Votes were being counted across half the country late Tuesday as an anxious nation watched whether US President Donald Trump’s GOP would be rewarded or punished in the first nationwide election of his turbulent presidency.

Fox News projected that the Democrats would gain control of the House, while CNN reported that the GOP would maintain control of the Senate.

By around 10:30 pm ET, the Democrats had captured House 13 seats in states including Florida, Virginia and Pennsylvania, meaning Democrats would need 10 more seats to wrest control of the chamber from the GOP and confront Trump, but they lost a high-profile contest in Kentucky.

Republicans fought to retain Senate control, hoping that Trump’s nationalistic appeals to right-leaning voters would let them continue their role as protectors of his conservative agenda.

While Republicans currently hold the Senate 51-49, the political equation leaned in their favor. Of the 35 Senate seats in play, Democrats and their two independent allies were defending 26, Republicans just nine.

Republicans scored a major victory with businessman Mike Braun unseating Senator Joe Donnelly of Indiana, marking the first red state Democrat to lose on Tuesday and giving the GOP an early flip, according to the report.

In Texas, incumbent Republican Senator Ted Cruz was declared the winner of over Democrat Beto O’Rourke in an intensely watched contest.

Democratic Senator Joe Manchin was re-elected in West Virginia.

In other key races of national interest, Democrat Andrew Gillum conceded to Republican Ron DeSantis in a close battle for governor.

In Georgia, Democrat Stacey Abrams, attempting to become the first African-American woman governor in the US, trailed Republican Brian Kemp.

At least 40 million Americans had voted early, either by mail or in person, breaking early records across 37 states, according to an Associated Press analysis. Health care and immigration were high on voters’ minds, the survey found.

A Reuters/Ipsos Election Day poll, based on responses from 36,740 people who voted in 37 states, found that about half of those who voted believed the country was on the “wrong track,” and 4 in 10 said it was headed in the “right direction”

A worker at a polling station in Houston helps a voter. [Photo/Xinhua]
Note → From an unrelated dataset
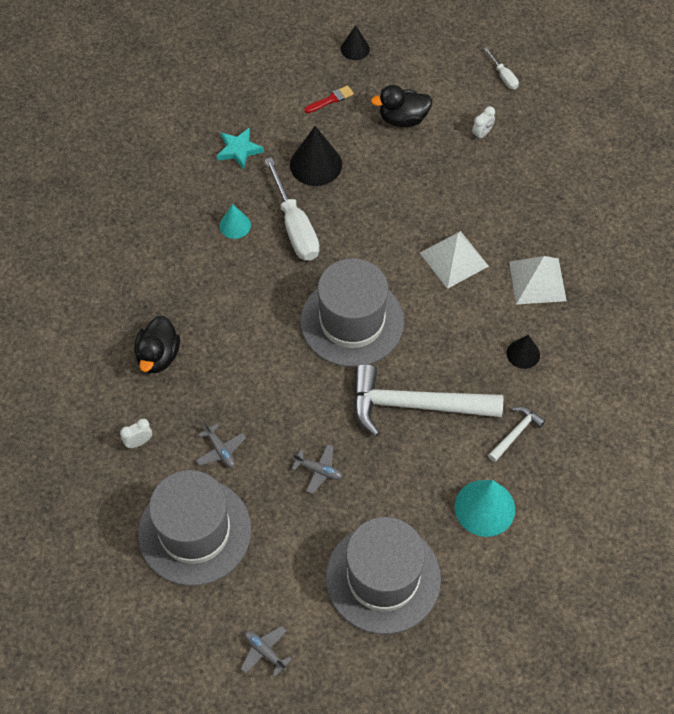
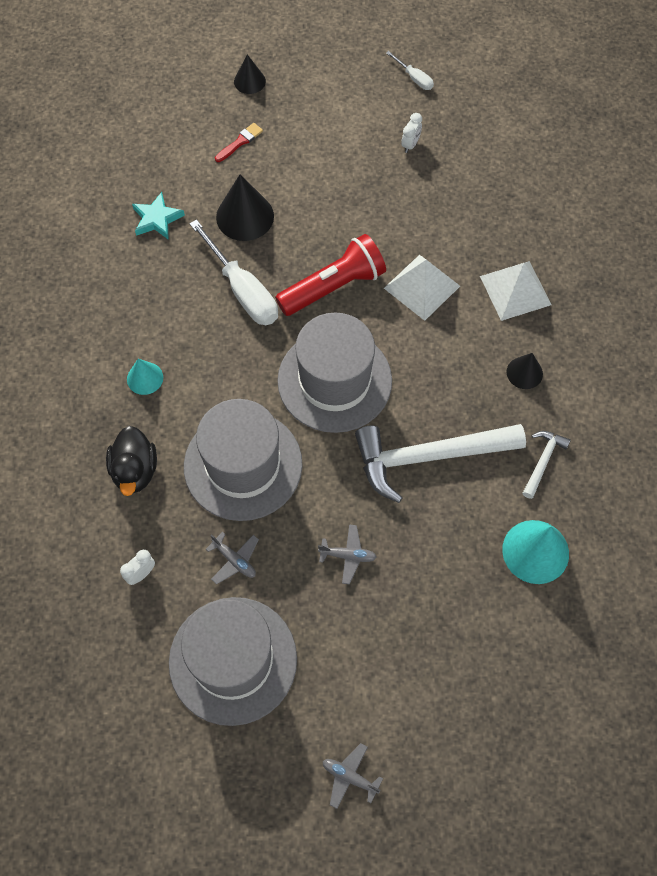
camera: 15 degrees left, 5 degrees up
turquoise cone [219,204,251,239] -> turquoise cone moved to [127,359,163,395]
grey hat [326,517,441,634] -> grey hat moved to [184,399,303,521]
black duck [371,85,432,127] -> none
none -> red flashlight [275,234,386,316]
Kent Calder, director of the Reischauer Center for East Asian Studies at the Johns Hopkins School of Advanced International Studies, said the midterm elections are “agenda setting” for the legacy of the Trump presidency.

A scenario in which Trump’s party won both chambers in Congress would be “quite supportive“ for the president, and political controversies, such as the Robert Mueller investigation, or the president’s tax records, would probably be suppressed, Calder said.

“If, however, the Democrats take one house of Congress, it will have significant political consequences because the Congress has the investigative power and the subpoena power,” Calder told China Daily. “I think the level of criticism, the level of publicity about President Trump will probably intensify.”

He added that Nov 6 was just the beginning of a political battle that will culminate in November 2020, and the US will be more preoccupied with domestic political struggles.

Stanley Kober, a Washington-based analyst of international affairs, said he believed the consequences of having a divided Congress largely will be gridlock on domestic issues.

“It won’t have much of an impact on foreign affairs, which President Trump has pretty much a free hand, and in some cases I am nervous about where that is going to lead,” he said.

The Associated Press contributed to this story.